The timer API: size or type safety?

Posted Dec 7, 2006 23:12 UTC (Thu) by liljencrantz (guest, #28458) [Link]

True, but I think there should be a limit to the kinds of tradeoffs that are made while trying to make Linux scale up and down. Stability is very important to me.

The timer API: size or type safety?

Posted Dec 7, 2006 16:16 UTC (Thu) by pimlott (guest, #1535) [Link]

Wow--what Al has done is write a type-safe parametrically polymorphic function in C! The signature of SETUP_TIMER is effectively
    void SETUP_TIMER((*function)(T), T data)
where the T can be any (pointer) type. While you can't write such a signature in C, Al guarantees that the two instances of T are in fact the same with a clever bit of code that has no run-time impact. Lovely!

The timer API: size or type safety?

Posted Dec 7, 2006 20:34 UTC (Thu) by jzbiciak (✭ supporter ✭, #5246) [Link]
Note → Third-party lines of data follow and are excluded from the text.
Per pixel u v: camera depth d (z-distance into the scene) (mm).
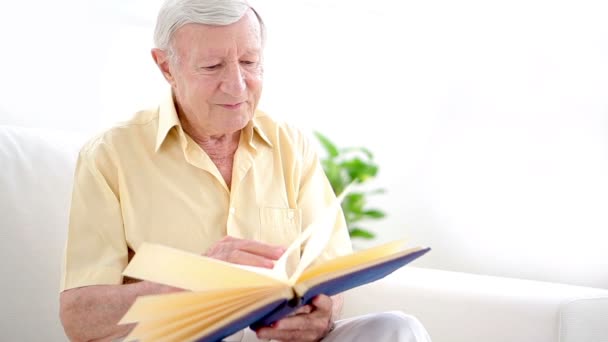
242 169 1642
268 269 1202
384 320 1372
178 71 1538
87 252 1492
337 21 2943
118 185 1560
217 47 1479
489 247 2768
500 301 1616
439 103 2896
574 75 2551
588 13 2525
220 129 1547
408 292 1696
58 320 1649
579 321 1545
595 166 2492
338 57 2980
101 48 2449
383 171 3018
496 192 2750
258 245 1363
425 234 2943
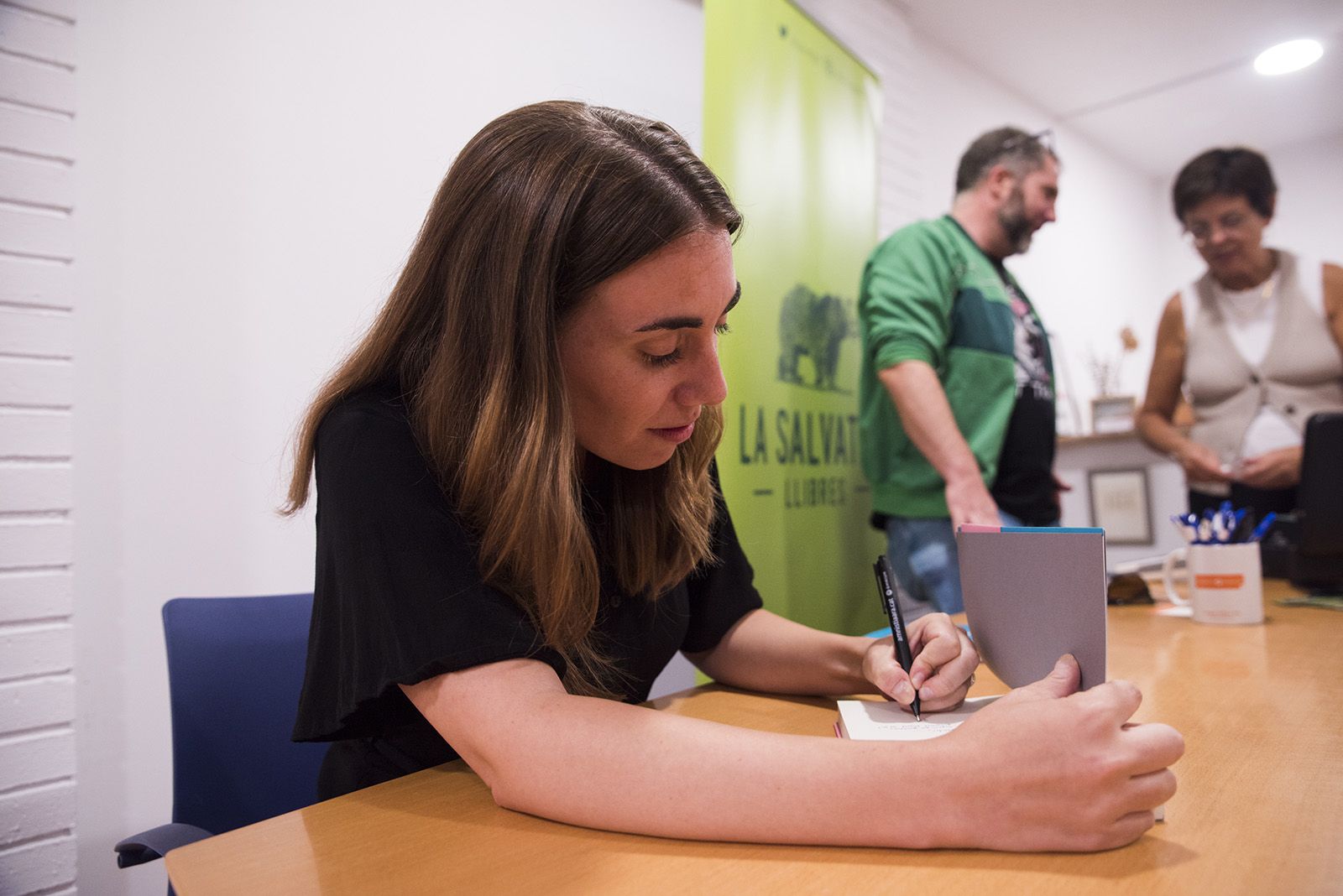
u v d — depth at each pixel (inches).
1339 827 21.1
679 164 27.2
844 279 98.7
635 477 34.5
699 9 103.5
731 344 79.2
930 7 131.6
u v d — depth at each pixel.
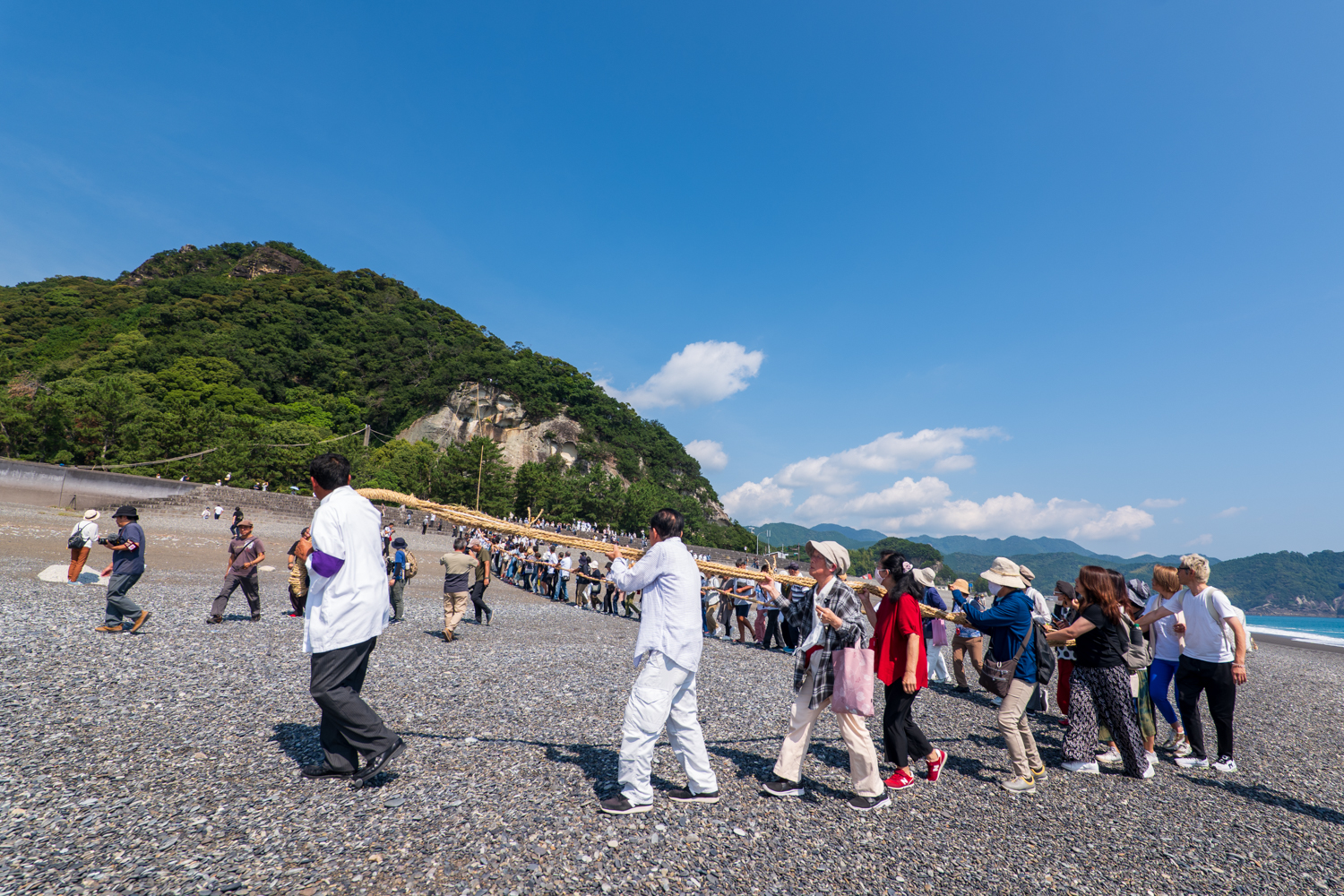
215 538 28.52
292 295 138.50
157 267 167.25
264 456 59.88
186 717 5.14
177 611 10.55
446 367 118.38
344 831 3.35
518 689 7.18
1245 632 5.71
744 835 3.68
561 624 14.43
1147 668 6.51
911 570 4.83
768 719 6.71
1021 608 4.98
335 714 3.84
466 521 4.80
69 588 11.78
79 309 121.50
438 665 8.29
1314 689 12.62
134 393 74.06
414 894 2.77
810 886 3.14
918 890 3.21
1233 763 5.80
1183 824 4.44
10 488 36.44
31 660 6.41
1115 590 5.41
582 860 3.20
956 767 5.37
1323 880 3.70
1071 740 5.54
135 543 8.34
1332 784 5.75
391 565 12.53
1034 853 3.77
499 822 3.57
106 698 5.44
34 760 3.98
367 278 166.50
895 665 4.68
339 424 106.00
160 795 3.65
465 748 4.88
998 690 5.07
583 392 139.62
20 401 57.94
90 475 39.19
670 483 136.88
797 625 4.56
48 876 2.71
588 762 4.76
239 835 3.23
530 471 80.75
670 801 4.07
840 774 4.98
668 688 3.95
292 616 11.30
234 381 97.44
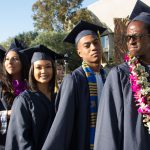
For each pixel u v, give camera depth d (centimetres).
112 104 299
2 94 469
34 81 421
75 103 366
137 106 291
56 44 3156
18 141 391
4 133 439
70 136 355
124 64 316
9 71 476
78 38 405
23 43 527
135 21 308
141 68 299
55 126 347
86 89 375
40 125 400
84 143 359
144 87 291
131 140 282
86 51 389
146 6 346
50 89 427
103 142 293
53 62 431
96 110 371
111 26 2594
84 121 362
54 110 411
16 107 403
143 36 299
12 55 475
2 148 436
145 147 281
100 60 393
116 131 292
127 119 288
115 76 306
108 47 1966
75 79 373
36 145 394
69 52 3019
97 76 386
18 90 471
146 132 286
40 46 434
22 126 392
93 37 392
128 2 2428
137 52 303
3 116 441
Is typeof() standard C or a GNU extension?

The timer API: size or type safety?

Posted Dec 8, 2006 18:20 UTC (Fri) by giraffedata (subscriber, #1954) [Link]
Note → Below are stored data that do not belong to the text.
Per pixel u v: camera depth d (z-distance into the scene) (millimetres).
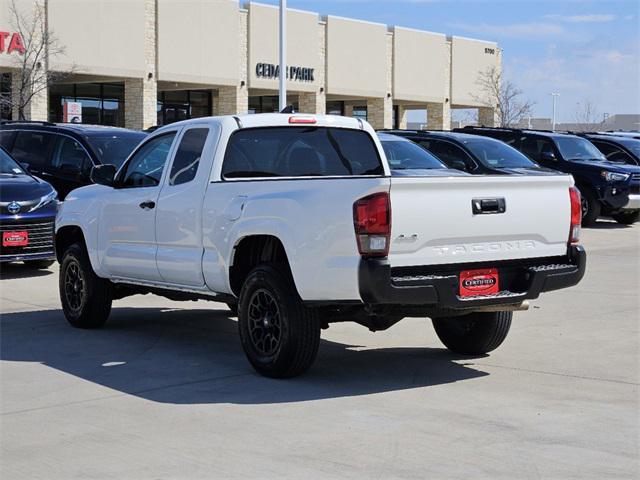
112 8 34344
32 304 11562
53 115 36688
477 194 7164
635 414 6594
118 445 5883
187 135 8703
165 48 36312
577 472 5367
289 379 7621
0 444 5922
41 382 7562
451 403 6883
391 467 5441
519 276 7512
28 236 13477
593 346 9008
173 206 8516
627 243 19141
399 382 7551
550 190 7621
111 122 38344
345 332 9844
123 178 9406
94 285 9742
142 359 8438
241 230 7629
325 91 42781
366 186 6754
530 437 6035
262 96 45312
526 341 9258
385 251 6770
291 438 6008
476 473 5344
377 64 45031
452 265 7156
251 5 39406
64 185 16031
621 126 97688
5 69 32594
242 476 5293
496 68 52781
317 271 6984
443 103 49312
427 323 10367
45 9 32500
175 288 8703
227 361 8352
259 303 7594
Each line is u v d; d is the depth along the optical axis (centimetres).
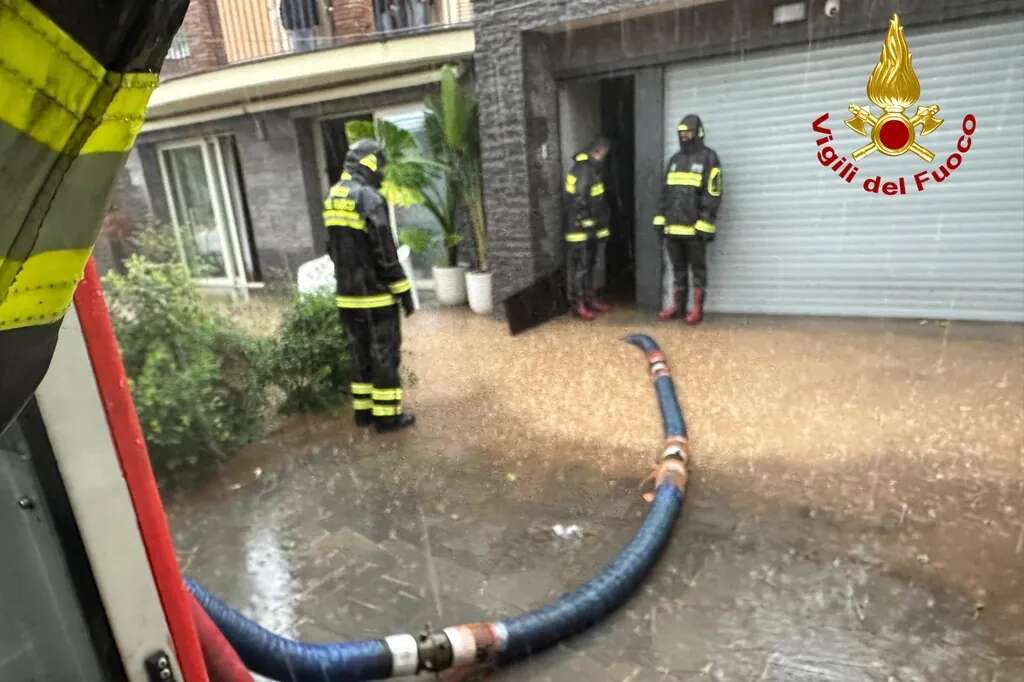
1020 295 398
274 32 406
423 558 256
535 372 381
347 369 387
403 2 403
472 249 442
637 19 397
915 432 310
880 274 429
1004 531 246
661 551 249
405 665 191
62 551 83
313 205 526
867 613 214
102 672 89
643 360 391
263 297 446
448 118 402
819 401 339
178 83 434
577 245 429
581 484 291
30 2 36
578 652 207
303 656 182
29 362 47
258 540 277
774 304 446
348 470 321
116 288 334
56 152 41
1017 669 189
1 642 81
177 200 542
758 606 221
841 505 269
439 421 346
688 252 439
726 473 294
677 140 430
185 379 327
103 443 85
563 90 417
Is typeof() standard C or a GNU extension?

I'ts GNU C. But it looks like it isn't necessary for this technique.

The timer API: size or type safety?

Posted Dec 8, 2006 19:42 UTC (Fri) by jzbiciak (✭ supporter ✭, #5246) [Link]
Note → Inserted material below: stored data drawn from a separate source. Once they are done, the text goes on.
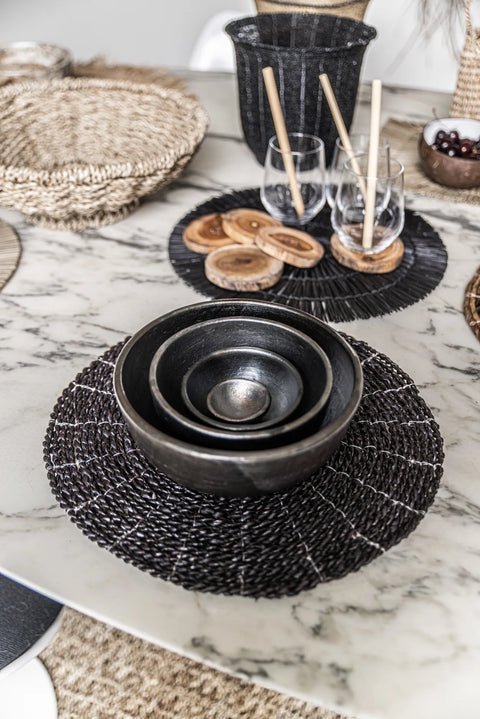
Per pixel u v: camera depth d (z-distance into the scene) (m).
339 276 0.85
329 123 1.02
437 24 1.78
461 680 0.46
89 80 1.09
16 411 0.67
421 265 0.87
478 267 0.88
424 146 1.03
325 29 1.07
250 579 0.50
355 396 0.51
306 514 0.54
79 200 0.87
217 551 0.52
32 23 2.86
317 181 0.93
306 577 0.50
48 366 0.72
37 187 0.83
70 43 2.80
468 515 0.57
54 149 1.08
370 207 0.83
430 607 0.50
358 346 0.72
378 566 0.53
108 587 0.51
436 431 0.61
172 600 0.50
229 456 0.47
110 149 1.09
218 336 0.60
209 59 1.61
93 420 0.63
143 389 0.57
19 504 0.58
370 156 0.81
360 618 0.49
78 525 0.54
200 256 0.90
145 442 0.50
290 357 0.60
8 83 1.32
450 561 0.53
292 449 0.47
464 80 1.08
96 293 0.84
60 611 0.79
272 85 0.85
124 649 1.00
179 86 1.35
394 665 0.46
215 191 1.05
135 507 0.55
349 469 0.58
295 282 0.84
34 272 0.87
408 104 1.30
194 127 1.00
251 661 0.47
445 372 0.71
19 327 0.78
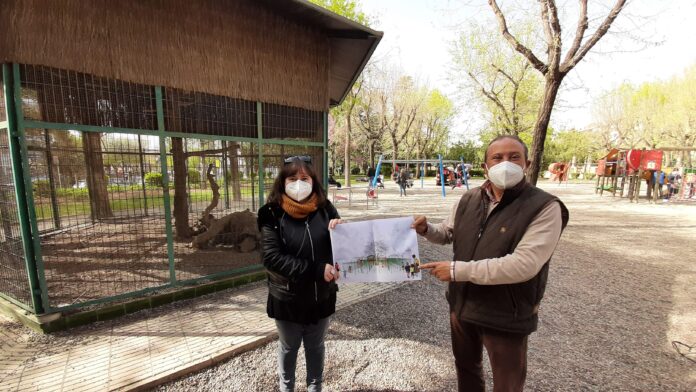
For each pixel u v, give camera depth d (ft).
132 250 17.67
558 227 4.80
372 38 16.81
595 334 10.73
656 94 106.93
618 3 18.04
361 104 83.51
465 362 6.12
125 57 10.89
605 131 127.13
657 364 9.05
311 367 7.07
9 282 11.06
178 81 12.03
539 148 21.34
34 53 9.23
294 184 6.34
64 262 15.69
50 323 10.03
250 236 17.30
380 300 13.28
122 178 19.13
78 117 11.37
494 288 5.16
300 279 6.11
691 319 11.79
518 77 50.44
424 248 22.22
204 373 8.39
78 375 7.98
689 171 54.75
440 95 119.03
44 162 18.22
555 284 15.42
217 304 12.26
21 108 9.23
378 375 8.50
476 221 5.53
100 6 10.32
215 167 19.71
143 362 8.52
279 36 14.73
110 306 11.07
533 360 9.25
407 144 119.55
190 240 19.25
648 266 18.26
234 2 13.28
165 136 12.03
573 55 19.84
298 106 15.60
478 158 137.90
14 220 10.23
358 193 62.64
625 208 43.09
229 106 14.19
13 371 8.13
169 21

Are you certain? Let's look at that closely:

    typeof(*data) *p = data;
    timer->function = (void (*)(void *)) func;
    timer->data = (void *) p;
    (void)(0 && (func(p), 0));

I guess your statement is that the last line, (func(p)) could be rewritten as (func(data)) instead. I can see that.

The timer API: size or type safety?

Posted Jan 3, 2007 19:48 UTC (Wed) by rjbell4 (guest, #35764) [Link]

The reason you wouldn't necessarily do that is that "data" may actually be an expression that has a side effect, so you don't want to reference it twice.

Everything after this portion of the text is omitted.